Whales localise songs
In vastness and depths inconceivable to men live creatures so obscure and strange with habits only vaguely explored up to this day that humans are left wondering what really happens underneath the surface. Surrounded by myths and legends, whales are the even-tempered giants of the seas. One of their species, the humpback whale, has a notable habit that brings it to our yoga studios and living rooms: singing. At a volume of up to 190 decibels the melodic sounds of the male humpback whales travel through the ocean louder than a jet aircraft and serve nature’s favorite purpose, to attract a mate.
The songs of the whales follow strict patterns, but their variations change over time. Different whale populations sing different songs, and one could think that the whales leave it at that. In fact, however, whales seem to be as perceptive to trendy fashion as humans are. Some songs are more successful than others and get adapted by nearby populations and sometimes even travel around the entire globe; just like a hit single that is passed on by nothing but the word of mouth. Scientists have discovered that the whales around Australia seem to be the trendsetters of the whale charts since their songs tend to be adapted by other whales and passed along most often. It is still unclear how the whales adapt and alter their songs exactly, but the fascinating melodies touch humans in moving ways.
Apes pass on sign language
Language in monkeys seems to be determined by genetic predispositions, as a study with macaques has shown. Scientists from the University of Pensilvania switched the babies of two different species of macaques - rhesus and Japanese - to parents shortly after birth so that the parents adopted the babies from another species and raised them as their own. Both macaque types make the same sounds, but use them in different contexts, which made them the ideal candidates for this experiment. The little ones grew up around peers from a different species, but yet still stuck to the sound patterns innate to their own. These findings suggest that macaques do not adapt language and are thus hardwired with their communication patterns. Monkeys are out for our investigation it seems, but what if we look at their bigger brothers, the apes?

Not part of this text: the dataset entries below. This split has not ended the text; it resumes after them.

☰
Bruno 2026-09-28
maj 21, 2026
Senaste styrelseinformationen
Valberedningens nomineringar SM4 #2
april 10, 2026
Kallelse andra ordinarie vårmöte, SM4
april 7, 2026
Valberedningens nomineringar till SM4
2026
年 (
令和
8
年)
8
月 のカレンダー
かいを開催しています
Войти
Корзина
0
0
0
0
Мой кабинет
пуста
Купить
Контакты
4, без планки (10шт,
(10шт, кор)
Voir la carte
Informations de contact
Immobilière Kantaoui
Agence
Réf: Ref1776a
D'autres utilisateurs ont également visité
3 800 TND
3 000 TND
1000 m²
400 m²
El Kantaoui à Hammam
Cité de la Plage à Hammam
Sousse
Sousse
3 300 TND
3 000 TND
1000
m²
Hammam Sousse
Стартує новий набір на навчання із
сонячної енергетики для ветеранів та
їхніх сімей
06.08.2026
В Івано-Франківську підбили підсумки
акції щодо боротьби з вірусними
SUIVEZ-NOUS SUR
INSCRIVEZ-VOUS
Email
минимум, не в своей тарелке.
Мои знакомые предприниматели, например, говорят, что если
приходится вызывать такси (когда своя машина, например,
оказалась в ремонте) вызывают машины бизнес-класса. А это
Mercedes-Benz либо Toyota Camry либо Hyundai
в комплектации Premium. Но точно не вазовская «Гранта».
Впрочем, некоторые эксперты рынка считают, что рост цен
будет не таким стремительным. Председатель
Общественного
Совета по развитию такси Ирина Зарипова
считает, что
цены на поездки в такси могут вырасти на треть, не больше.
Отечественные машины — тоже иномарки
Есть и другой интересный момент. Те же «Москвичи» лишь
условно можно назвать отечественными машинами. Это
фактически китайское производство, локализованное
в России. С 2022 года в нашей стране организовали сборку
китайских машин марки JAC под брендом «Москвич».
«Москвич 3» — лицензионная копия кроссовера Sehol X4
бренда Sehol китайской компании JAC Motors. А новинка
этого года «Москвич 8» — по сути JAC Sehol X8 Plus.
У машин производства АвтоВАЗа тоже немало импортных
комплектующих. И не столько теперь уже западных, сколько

The fact that apes use a primitive form of sign language in their natural habitat without humans interfering was first observed by researchers in Uganda, who found that chimpanzees use 66 different signs such as pointing, clapping and beckoning to communicate with one another.
A famous case demonstrating the communication abilities of apes involves a female chimpanzee named Washoe. Washoe was raised from 10 months old under similar conditions as a child with deaf parents and learned sign language. With sign language, Washoe became living proof that chimpanzees are able to learn and communicate with a lexicon of over 1,000 signs.
Washoe even passed on her knowledge to other chimpanzees without being instructed to do so by humans. It would have been interesting to see if different populations of chimpanzees would develop different accents throughout time, but unfortunately, this was not fully investigated.
In the localization industry language can sometimes be seen as a hurdle, but the need to adapt one’s own manner of speaking to accommodate and communicate with others occurs instinctively among other animals; and therefore, localization is only natural! The variety of languages we see in our species is actually not only impressive, but almost miraculous and gives us reason to believe that there is really something very, very special about us.